I like to translate, but I do it very little. Mexicans translate little because almost everything is translated in Spain, and publishers want mainland Spanish.

Have you ever translated a book with which you thought: “I would have liked to write this myself”?

As a translator it has not happened to me; yes as a reader. And here it is not merely a matter of admiring a work, but of feeling that a DNA is shared so that, indeed, there is a kinship with the novel that "I would have liked to write." It happened to me with The March of Radetzki, by Joseph Roth and with The General of the Dead Army, by Ismaíl Kadaré.

One of his novels is adapted to the cinema. what does this mean to you?

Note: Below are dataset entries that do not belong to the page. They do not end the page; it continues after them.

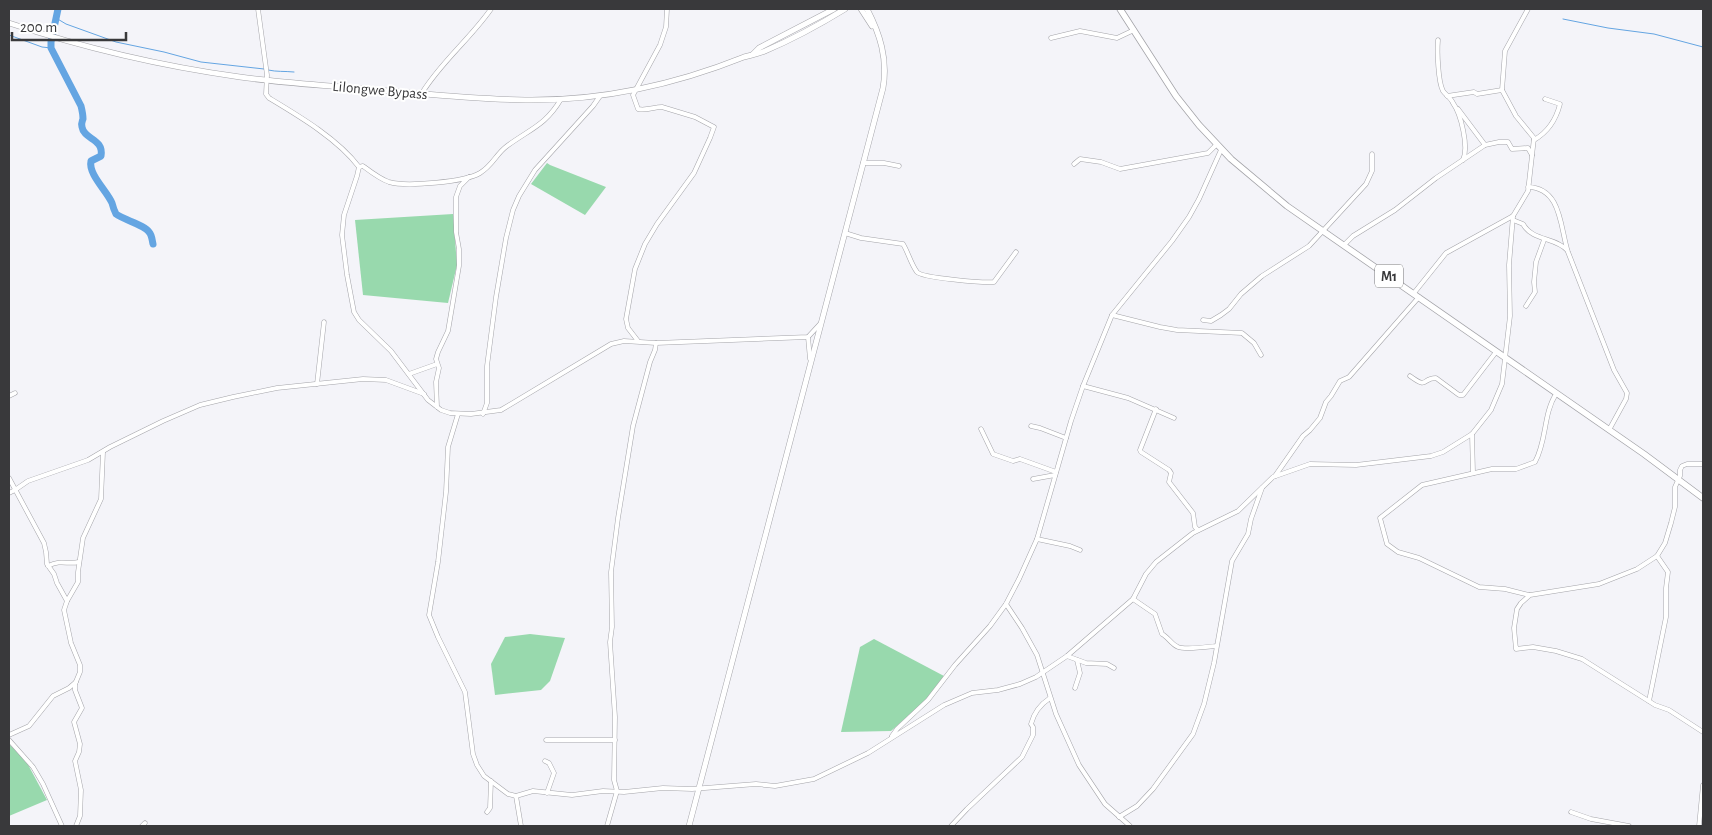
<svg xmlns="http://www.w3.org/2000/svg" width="1712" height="835" font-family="'Alegreya Sans',sans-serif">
  <rect width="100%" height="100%" fill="#f4f4f9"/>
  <g fill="#98d9ad">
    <path d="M547 163 550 165 606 187 585 215 531 184Z"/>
    <path d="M453 214 457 265 448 303 363 295 355 220Z"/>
    <path d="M530 634 565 638 550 681 541 690 495 695 491 664 505 637Z"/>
    <path d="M874 639 944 676 924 702 891 731 841 732 860 647Z"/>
    <path d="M9 744 25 759 47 800 9 816Z"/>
  </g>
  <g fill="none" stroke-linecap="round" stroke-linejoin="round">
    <g stroke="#64a5e2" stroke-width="1">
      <path d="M56 18 66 24 116 42 164 52 201 62 264 69"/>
      <path d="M1563 19 1608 28 1654 34 1703 47"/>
      <path d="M9 35 42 47 51 48"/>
      <path d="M268 70C277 72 284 71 294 72"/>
    </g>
    <path stroke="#64a5e2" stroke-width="7" d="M58 9 51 42V48L81 106C82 110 83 115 83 119 82 122 81 123 82 127 84 140 104 138 101 156L91 161C88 174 107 191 112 203 113 207 114 210 116 214 124 220 145 225 149 232 152 235 152 240 153 244"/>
    <defs>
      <g id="minor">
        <path d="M258 9 267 75 266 94 269 98C299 116 338 139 359 167L357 176 344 215 342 235 347 275 354 312 359 320 391 351 428 400 441 410 450 413 471 414 501 410 611 344 624 341 656 343 808 337 820 324"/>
        <path d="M1051 38 1080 31 1117 38 1134 30"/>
        <path d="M1438 40C1437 51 1438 82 1443 91 1446 95 1451 98 1453 103 1461 114 1469 147 1463 160"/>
        <path d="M422 93C441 62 470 39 491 9"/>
        <path d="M1447 96 1474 92 1477 94 1502 90"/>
        <path d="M1458 109 1485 145"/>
        <path d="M1534 140C1548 132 1556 120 1560 104L1545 99"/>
        <path d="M863 163H884L899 166"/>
        <path d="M1074 164 1080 159 1101 162 1120 169 1208 153 1216 145"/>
        <path d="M359 167 363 166C371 172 380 179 389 182 406 187 465 182 480 173 493 165 496 154 507 146 530 129 546 125 561 99"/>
        <path d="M1528 187C1562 188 1560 228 1568 252L1614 370 1627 393 1626 399 1609 430"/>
        <path d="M1513 220 1523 224C1532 241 1555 237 1567 250"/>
        <path d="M845 233 861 238 903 244C908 252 911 264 917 272 922 278 984 283 994 282L1016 252"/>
        <path d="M1344 245 1353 236 1395 210 1436 178 1485 145 1499 142H1508L1512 149 1528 148 1532 155"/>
        <path d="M1414 293 1446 253 1513 216 1528 191 1534 138 1516 116 1502 90 1505 51 1528 9"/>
        <path d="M1526 306 1535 292 1534 282 1536 262 1544 240"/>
        <path d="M1112 315 1160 327 1177 330 1242 333 1254 343 1261 355"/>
        <path d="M1203 320 1211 321 1221 315 1229 309 1241 294 1262 276 1309 246 1366 184 1372 171V154"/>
        <path d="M808 337 810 359"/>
        <path d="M638 341 628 328 626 319 635 269 645 244 657 224 694 173 710 138 714 127 695 117 662 107C654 107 646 111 638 109L633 95 660 45 666 27 667 9"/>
        <path d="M409 374 437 364"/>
        <path d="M1410 376C1429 390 1421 378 1436 378L1459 395H1463L1496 352"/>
        <path d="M317 384 324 322"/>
        <path d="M1083 386 1128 398 1174 418"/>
        <path d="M9 396 15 393"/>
        <path d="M437 407 436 382 439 368 436 359 438 352 448 331 459 266V249L456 232V197L460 186 469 177"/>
        <path d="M1156 409 1140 450 1141 452 1169 470 1171 473 1169 482 1193 513 1195 527 1198 530"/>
        <path d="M458 414 448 447 446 492 438 562 429 615 438 637 465 692 473 754 477 765 484 776 508 794 516 796 533 791 572 795 603 791 624 792 663 788 692 789 756 784 775 786 814 779 868 753 944 705 972 693 998 690 1020 684 1036 677 1067 656 1133 599 1146 574 1156 562 1193 533 1238 511 1273 477 1310 464 1356 465 1431 456 1443 452 1472 434 1491 410 1502 384 1510 316 1509 265 1513 216"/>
        <path d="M483 414 487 403V366L496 297 506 238 513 210 519 196 535 170 593 106 600 96"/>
        <path d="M1031 426 1040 428 1066 438"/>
        <path d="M981 429 993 454 1013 461 1020 459 1056 472"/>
        <path d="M1472 434 1473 473"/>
        <path d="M1703 464H1687L1682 466 1680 470V476L1675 487V507L1671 523 1665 543 1657 556 1637 569 1599 584 1530 595 1521 603 1517 609 1514 628 1516 649 1533 647 1556 651 1582 659 1655 705 1669 710 1703 732"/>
        <path d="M1275 476 1303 436 1310 430 1320 418 1326 402 1331 396 1340 381 1349 377 1419 297"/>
        <path d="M9 478 44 543 46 552 47 564 54 574 57 583 67 601"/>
        <path d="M1033 479 1055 475"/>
        <path d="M9 493 15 490 28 481 88 460 110 447 163 421 200 405 233 397 277 388 363 379 386 380 424 394"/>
        <path d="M1037 539 1070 546 1080 550"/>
        <path d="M48 566C62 559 67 565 79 562"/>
        <path d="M1529 595 1505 589 1479 587 1419 558 1398 552 1387 544 1380 518 1422 485 1492 469H1516L1535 462C1547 441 1543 414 1556 394"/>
        <path d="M1133 599 1155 614 1162 634C1168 637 1171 644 1178 647 1185 650 1207 647 1216 646"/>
        <path d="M1006 604 1022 628 1037 655 1056 714 1079 765 1105 804 1130 826"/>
        <path d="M1067 656 1086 663 1107 664 1114 668"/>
        <path d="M1075 688 1080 673 1077 660"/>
        <path d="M1649 701 1666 617V588L1668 572 1657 556"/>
        <path d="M9 735 29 726 53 696 69 688 76 682"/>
        <path d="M892 736 897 729 928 700 955 665 990 626 1006 604 1019 579 1037 539 1071 421 1083 386 1112 315 1172 241 1189 217 1199 199 1221 150"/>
        <path d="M9 740 33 767 43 784 62 826"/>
        <path d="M546 740H615"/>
        <path d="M545 761 549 763 554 773 547 793"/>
        <path d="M516 796 521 826"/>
        <path d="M487 812 490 808 491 781"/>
        <path d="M1571 812 1591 819 1629 826"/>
        <path d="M1119 817 1137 806 1153 789 1193 734 1204 704 1214 663 1232 561 1248 534 1251 519 1262 488"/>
        <path d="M76 826 80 816 81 790 75 761 79 752 80 744 74 722 82 708 75 690V684L80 672V665L71 643 64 610 67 601 78 582V572L83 538 101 499 103 452"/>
        <path d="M142 826 145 823"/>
        <path d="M607 826 617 791 614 780 615 717 610 642 612 627 611 572 618 518 633 426 650 362 655 350 656 343"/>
        <path d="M951 826 967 809 1022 757 1033 735V727L1031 724C1034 712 1041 704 1050 698"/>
        <path d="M1699 826 1703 785"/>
      </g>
      <g id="major">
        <path d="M861 9 872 26"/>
        <path d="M9 23C84 48 161 66 240 77 281 83 323 85 365 89 418 93 471 99 525 100 601 101 674 85 744 57 751 55 758 54 765 51 793 39 819 25 845 9"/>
        <path d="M753 54 759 48 834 9"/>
        <path d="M689 826 883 88C888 59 880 34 867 9"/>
      </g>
      <path id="highway" d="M1120 9 1176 96 1199 125 1231 159 1287 206 1644 454 1703 498"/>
    </defs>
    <use href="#minor" stroke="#a4a4a9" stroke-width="5"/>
    <use href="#major" stroke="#a4a4a9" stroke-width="6"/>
    <use href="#highway" stroke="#a4a4a9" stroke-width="7"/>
    <use href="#minor" stroke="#fff" stroke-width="4"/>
    <use href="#major" stroke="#fff" stroke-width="5"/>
    <use href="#highway" stroke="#fff" stroke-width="5.5"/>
  </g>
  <g text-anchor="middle" stroke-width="4" stroke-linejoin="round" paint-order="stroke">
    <rect fill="#fff" stroke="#747476" stroke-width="1" x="1375" y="264.5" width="28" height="23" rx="4"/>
    <g font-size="14" font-weight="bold" fill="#39393b">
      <text x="1389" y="281">M1</text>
    </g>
    <g font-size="15" fill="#39393b" stroke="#fff">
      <text transform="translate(380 90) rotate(5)" y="5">Lilongwe Bypass</text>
    </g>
  </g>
  <rect width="1712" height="835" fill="none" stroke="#39393b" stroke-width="20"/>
  <path d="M12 32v8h114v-8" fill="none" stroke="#39393b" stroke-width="2.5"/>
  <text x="20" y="32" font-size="15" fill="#39393b" stroke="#ffffff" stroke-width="4" paint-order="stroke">200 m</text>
</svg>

No big deal. I don't like the movies. More than anything I was moved that one of my novels seduced a group of people to dedicate years of work to it, which ranged from the script to the projection. It does mean something to the piggy bank, because the cinema can pay a writer what publishers never pay.

Do you think that in recent times television series have taken the lead over literature?

Literature is very advanced. The detail is that people lagged behind, became brutalized, and chose the mental laziness of those series that were previously called soap operas or soap operas.

What do you hope to find, in these circumstances, in the Hispano-American Writers Festival?

It will be the most important festival and the most beautiful, because just when so many turned their backs on books and literature, the people of Los Llanos de Aridane opened the door. In this way, it will not be a mere literary festival, it will be the celebration of being alive, of reading and of recognizing that life is in books and books in life.